### Brief
The lines to reproduce run from the one containing "Екатеринбургским" through the final line of the entries; write them out exactly and add nothing.

--- Input ---

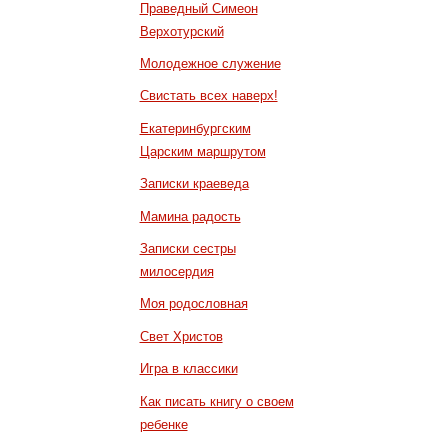
Праведный Симеон
Верхотурский
Молодежное служение
Свистать всех наверх!
Екатеринбургским
Царским маршрутом
Записки краеведа
Мамина радость
Записки сестры
милосердия
Моя родословная
Свет Христов
Игра в классики
Как писать книгу о своем
ребенке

---

### Answer to this problem
Екатеринбургским
Царским маршрутом
Записки краеведа
Мамина радость
Записки сестры
милосердия
Моя родословная
Свет Христов
Игра в классики
Как писать книгу о своем
ребенке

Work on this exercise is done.